Similar to how for web hosting there are managed warehouses to rent-this-space-in-our-datacenter, hosting options today are still pretty varied. AWS hasn’t killed managed hosting solutions, and there would likely still be a need for managed experimentation environments. Something like Science Exchange would be the equivalent of a private cloud service, and so building and scaling a front-of-office sales team is a non-trivial task.

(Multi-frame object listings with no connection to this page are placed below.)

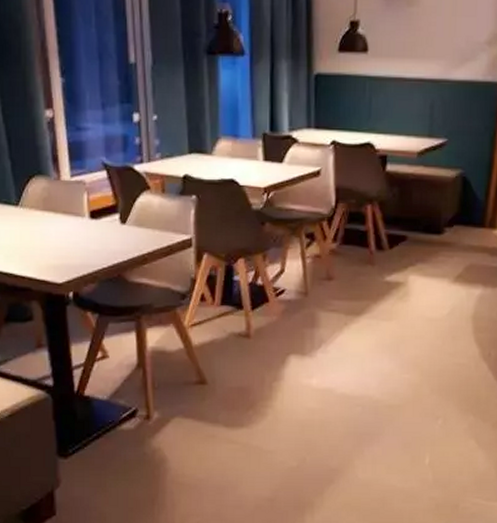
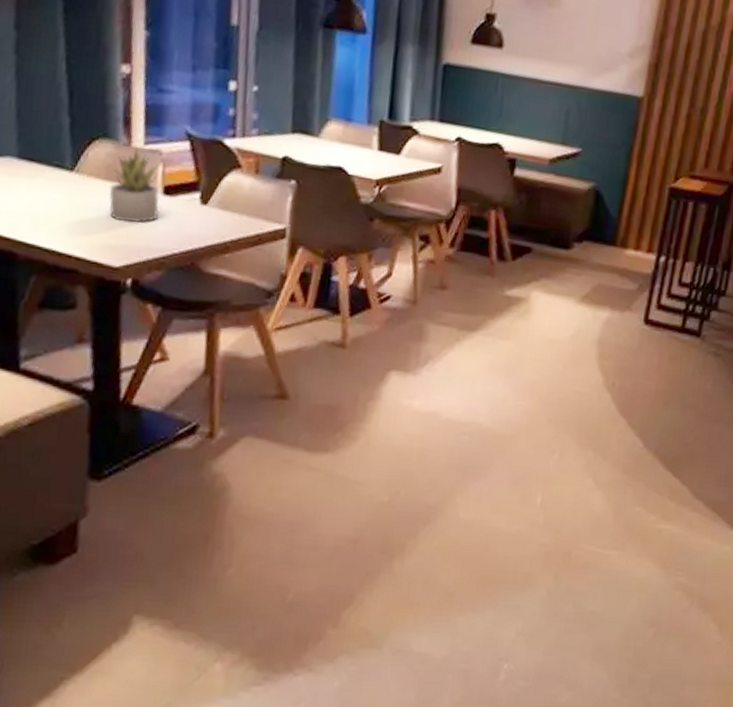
succulent plant: none [47,182,89,245] -> present [109,149,160,223]

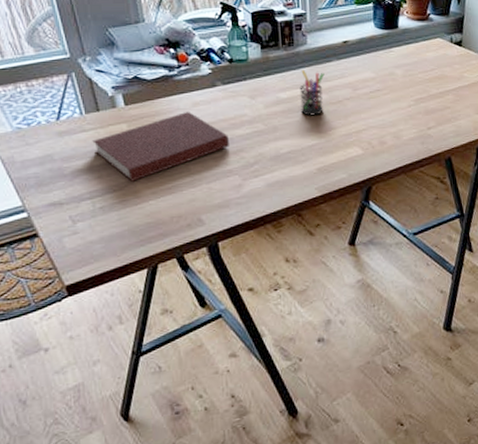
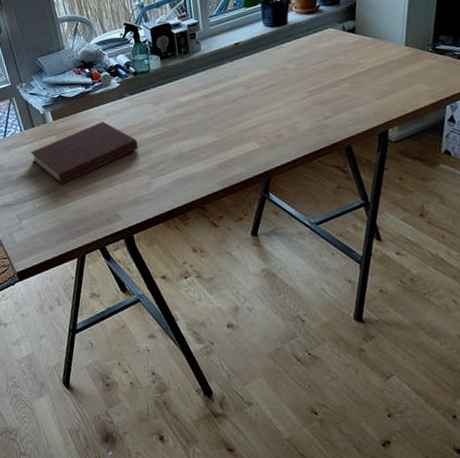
pen holder: present [299,70,325,116] -> none [196,74,220,116]

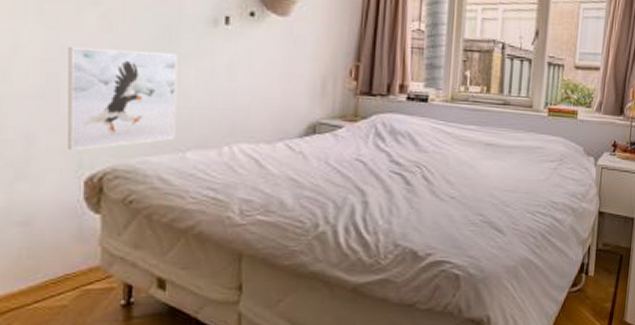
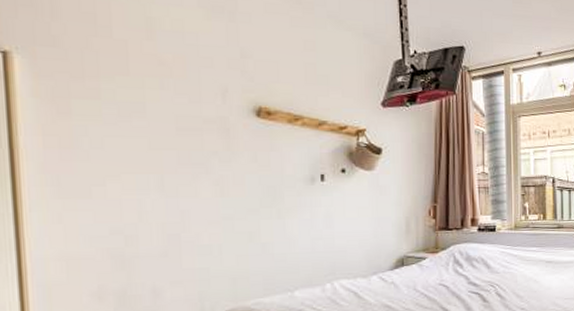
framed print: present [68,47,178,150] -> none [187,210,285,298]

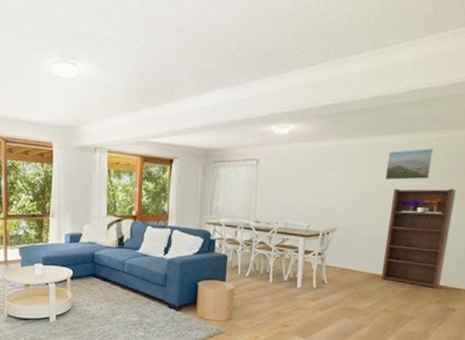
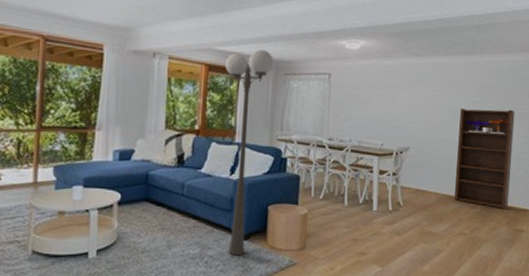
floor lamp: none [158,139,204,324] -> present [225,49,274,256]
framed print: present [385,148,434,180] -> none [451,70,493,100]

This is still really rough, and there’s likely a lot I’m glossing over and forgetting, but here’s one cool tidbit about the potential use of this kind of platform. Getting this system to work in space would likely require a lot of the same technology to get this to work in the first place. Example - doing any sort of protein X-ray analysis (to examine protein folding in microgravity which is scientifically interesting) in space is a pain because you’re taking already purified protein in solution, putting it in a rocket, growing the crystal in space, etc. This takes forever because of scheduling hassles. Instead, if you had a system for doing remote expression, purification, and analysis, all in space, then you could reduce the payload to raw materials and it’s just a matter of working in software.